Villagers have launched a campaign to stop a developer building a wind farm on a green-field site in the heart of rural Suffolk.
Mid Suffolk District Council has given the go-ahead for a 70-metre high wind monitoring mast at Wyverstone, near Stowmarket.
The structure will be in place for up to a year and could lead to an application for two turbines in the village in the coming years – powering around 4,400 properties.
Stop Wyverstone Wind farm Action Group (SWWAG) opposes the proposed development in Potash Lane and Dr Neil Macey, a Stowmarket GP and SWWAG’s chairman, claimed there was huge support for the campaign, with a recent meeting attended by more than 50 people.
He said: “We are not against sustainable energy but believe inland wind farms have not proven to be sustainable and wind farms should be located off shore or alternative sources should be investigated. This will be only 500 metres from people’s homes, well under the 2,000 metres recommended.
“The wind turbines’ visual impact will affect many villages including Long Thurlow, Badwell Ash, Westhorpe and Walsham-Le-Willows.”
Alastair Sharp, who has farmed north of Westhorpe for 25 years, said: “I have farmed locally all my life, this is a totally unspoilt area of Suffolk countryside. These turbines are massive and I do not see why we should have them.”
The man behind the project is Andy Hilton, managing director of Norfolk based Wind Power Renewables. He was project manager for the construction of Britain’s two largest offshore wind farms to date – Scroby Sands off Yarmouth and Barrow wind farm, off the north west coast.
Mr Hilton said: “I think they are fantastic pieces of engineering, they are attractive, like sculptures in the landscape, and they are silent.

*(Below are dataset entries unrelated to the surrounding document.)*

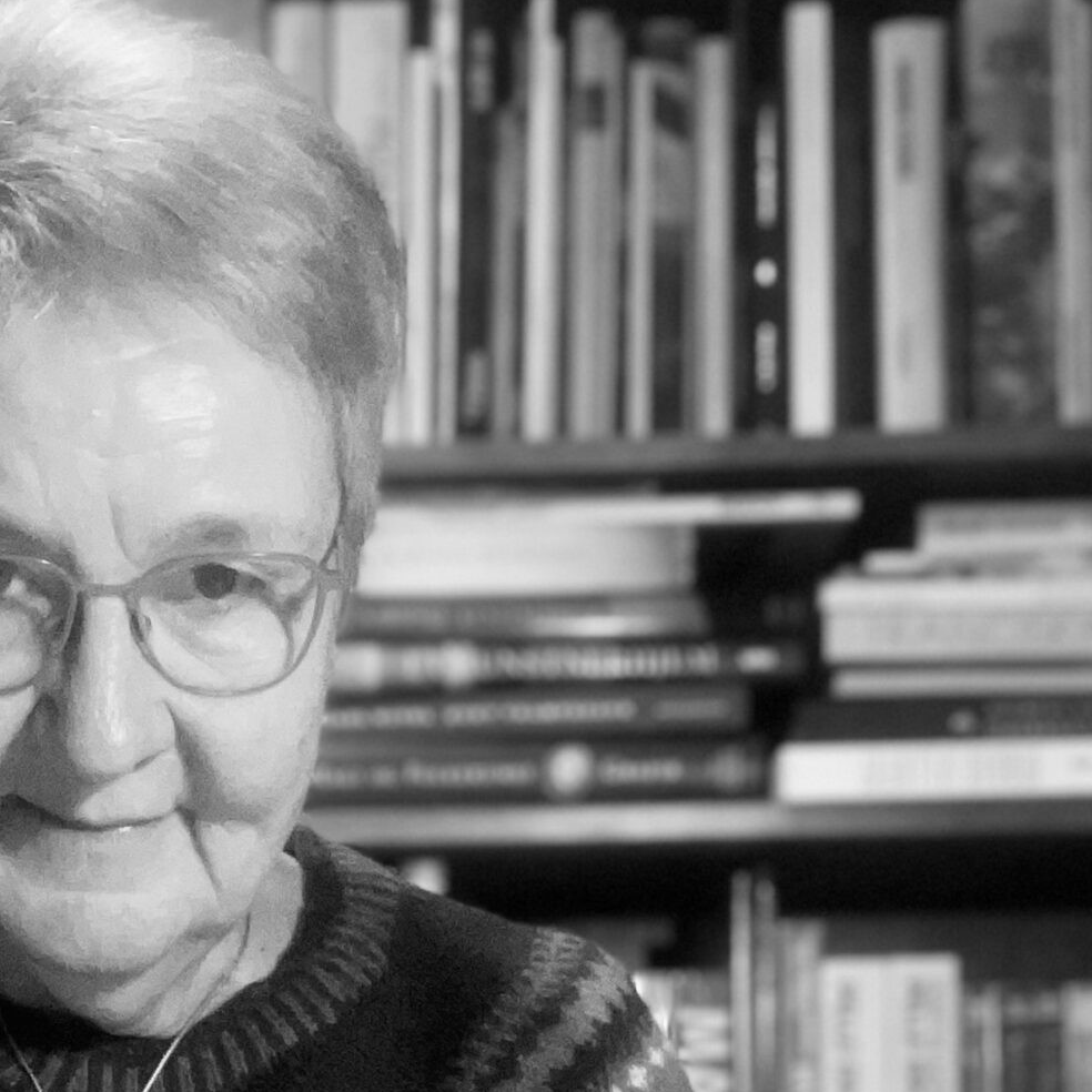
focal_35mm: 69
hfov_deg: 24.7
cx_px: 275
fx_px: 2463
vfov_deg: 23.1
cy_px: 1283
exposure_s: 1/33
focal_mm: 2.71
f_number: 2.2
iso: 160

“I believe 85% of people are positive about this, there is just a vocal 15% opposing it. I am not worried by this campaign, this is pretty normal, and they are not asking that we cannot answer. We are very positive and very buoyant about the project.”
Residents have dropped leaflets into homes, launched a petition, lobbied their MP David Ruffley, and are now planning to develop a website.